More on sex offenders: Oakes and Dan Browning detail a federal judge's rebuke of the Minnesota U.S. Attorney Rachel Paulose's inmate-commitment attempt. She pursued it, despite a positive prison review; U.S. District Judge Paul Magnuson called the try "inexplicable," adding that "granting the government's motion would violate not only logic but law."
The PiPress's Jason Hoppin notes that the 35W bridge may span the river by July 4. A lot has to go right, he adds, and there's a lot of work left on approach spans and other areas.
Fewer than half of Minnesota's black and Hispanic 10th-graders passed the state's reading exam, which the PiPress's Megan Boldt calls a "harrowing" achievement gap,
considering 82 percent of white students passed. The overall 71 percent
pass rate is up 9 percentage points. Students must pass by the time
they're seniors. The district has started using an existing test, the
MCAs, as the graduation test beginning with the sophomores' class of
2010.
The Strib's Terry Collins says the Minneapolis school board and black community leaders will sign an agreement to pursue culturally specific curriculum and teaching approaches for black students.
The move indicates parents and the district are still willing to work
together. There's an existing covenant for American Indian students.
The paper doesn't give many specifics, and the online link goes nowhere.

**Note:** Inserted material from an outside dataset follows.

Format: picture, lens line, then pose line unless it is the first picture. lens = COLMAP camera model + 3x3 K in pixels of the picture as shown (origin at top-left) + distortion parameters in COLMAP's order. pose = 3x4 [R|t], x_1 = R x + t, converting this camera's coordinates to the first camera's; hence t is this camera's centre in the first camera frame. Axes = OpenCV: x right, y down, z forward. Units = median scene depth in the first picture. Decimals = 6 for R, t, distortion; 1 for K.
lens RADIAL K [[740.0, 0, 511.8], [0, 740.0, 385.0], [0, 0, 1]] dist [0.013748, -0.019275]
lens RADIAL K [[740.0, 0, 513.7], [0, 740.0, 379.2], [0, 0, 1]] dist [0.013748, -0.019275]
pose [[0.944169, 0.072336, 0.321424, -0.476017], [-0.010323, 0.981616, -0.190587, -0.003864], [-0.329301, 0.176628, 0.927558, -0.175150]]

The Minneapolis fire department, with a history of integration battles, has its first black chief, the Strib's Steve Brandt notes.
Fourteen years ago, Alex Jackson testified against a chief's
appointment; now he has the post. "That's historical," says one
longtime department foe. Mayor R.T. Rybak hopes it turns out better
than his appointment of the first woman chief, the ultimately
scandal-ravaged Bonnie Bleskachek.
In the Strib, Congresswoman Michele Bachmann argues against cap-and-trade proposals to fight global warming,
calling them "tax and trade." Greenhouse gas limits are arbitrary, she
says, and the caps would cost $6.7 trillion by 2050. (Kind of a long
timeframe; it works out to $162 billion a year if you buy her math.)

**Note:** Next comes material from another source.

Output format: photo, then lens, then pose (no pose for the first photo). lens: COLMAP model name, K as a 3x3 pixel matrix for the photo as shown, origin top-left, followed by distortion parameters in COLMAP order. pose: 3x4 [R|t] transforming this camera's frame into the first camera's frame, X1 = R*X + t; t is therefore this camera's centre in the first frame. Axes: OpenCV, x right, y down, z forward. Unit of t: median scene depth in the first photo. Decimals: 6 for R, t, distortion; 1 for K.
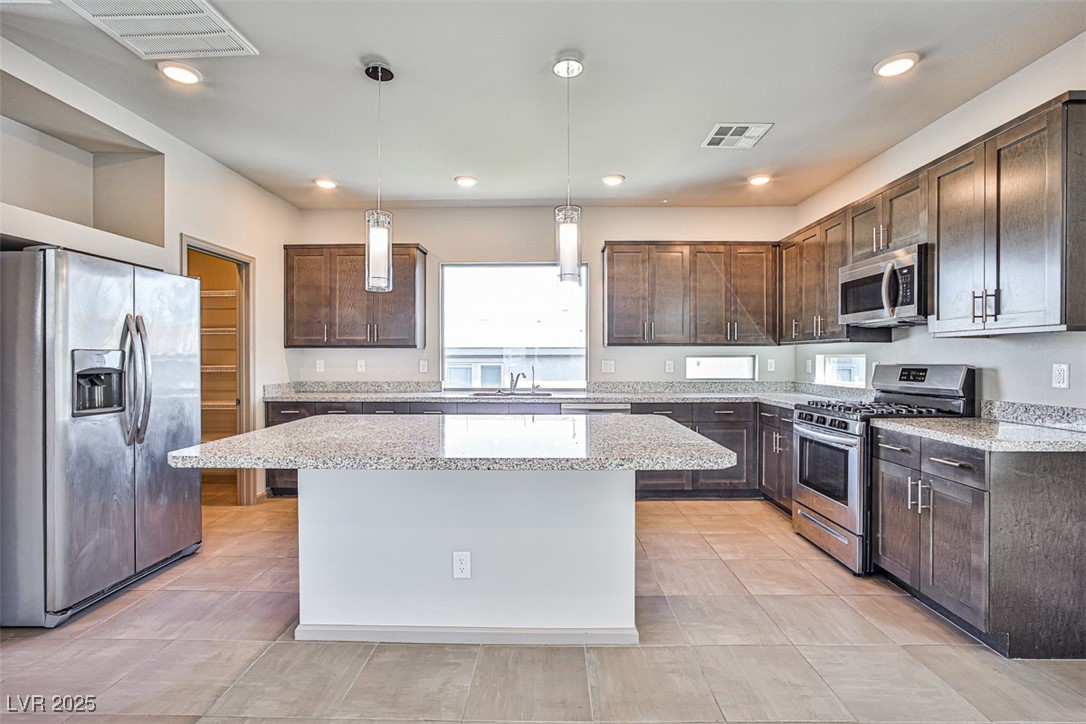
lens RADIAL K [[487.8, 0, 550.2], [0, 487.8, 357.4], [0, 0, 1]] dist [-0.033028, 0.012917]
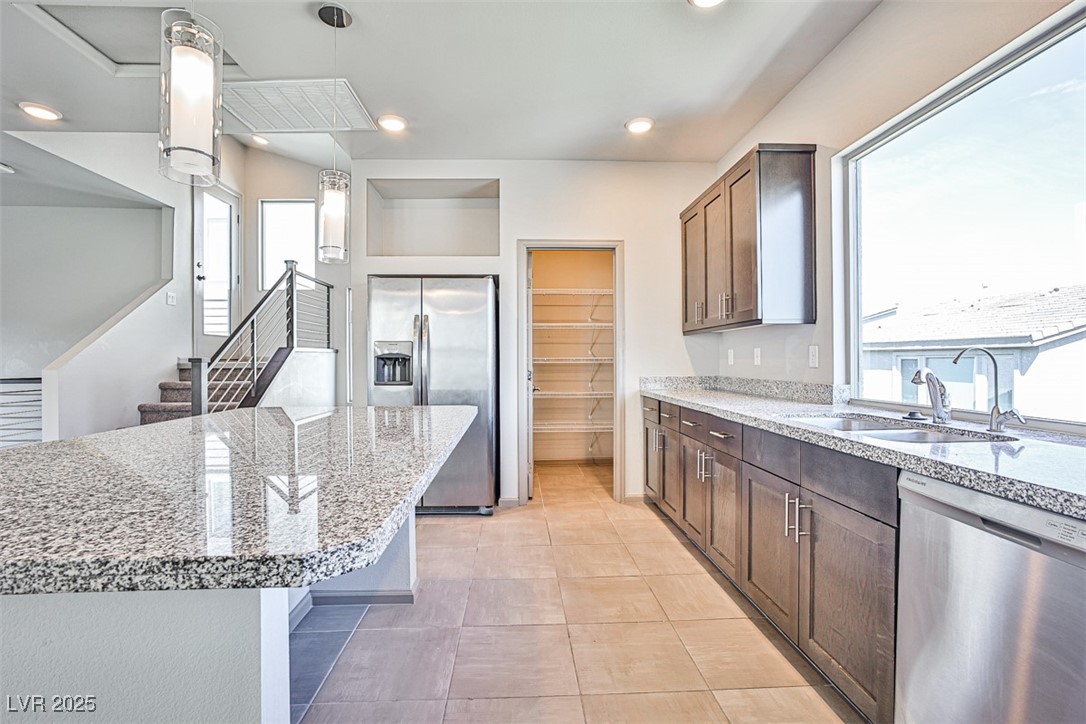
lens RADIAL K [[487.8, 0, 525.3], [0, 487.8, 366.5], [0, 0, 1]] dist [-0.033028, 0.012917]
pose [[0.035284, 0.011619, -0.999310, 0.415023], [0.004080, 0.999922, 0.011770, 0.033512], [0.999369, -0.004492, 0.035234, 1.001957]]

She says the Heritage Foundation calculates Minnesota's per-capita job
loss would top the nation. I wonder why?
The ferry to Winona started Monday, after the Highway 43 bridge over the Mississippi was closed. KSTP shows the first crossing; Wisconsinites pay $15 a week or $5 for the trip, then shuttles take them to workplaces. One guy says he now saves two hours of detours. The city of Winona will shell out $85,000 a week, which translates to $4 million a year; KSTP's John Mason says the state will reimburse half the cost (only half?) and federal help will be sought.
The Burnsville Millers? The Strib banners a possible $27 million, 7,300-seat minor league stadium in the southern 'burb.
Two developers say they'll finance the $27 million ballpark, but want
their higher property taxes to fund public improvements. Skepticism is
always in order for stadium dreams, and a 2009 timeline for joining the
Northern League (the former St. Paul Saints home) is unlikely. Why
build it just as the Twins stadium opens? Lower ticket prices are a
lure.
Nort spews: The Twins continue their epic suckitude, getting swept by Chicago 7-5 to fall six-plus behind the Pale Hose. On a happier note, KSTP has a nice report on a local female wrestler with a very decent shot at the U.S. Olympic team. Jenny Wong will try to qualify Friday.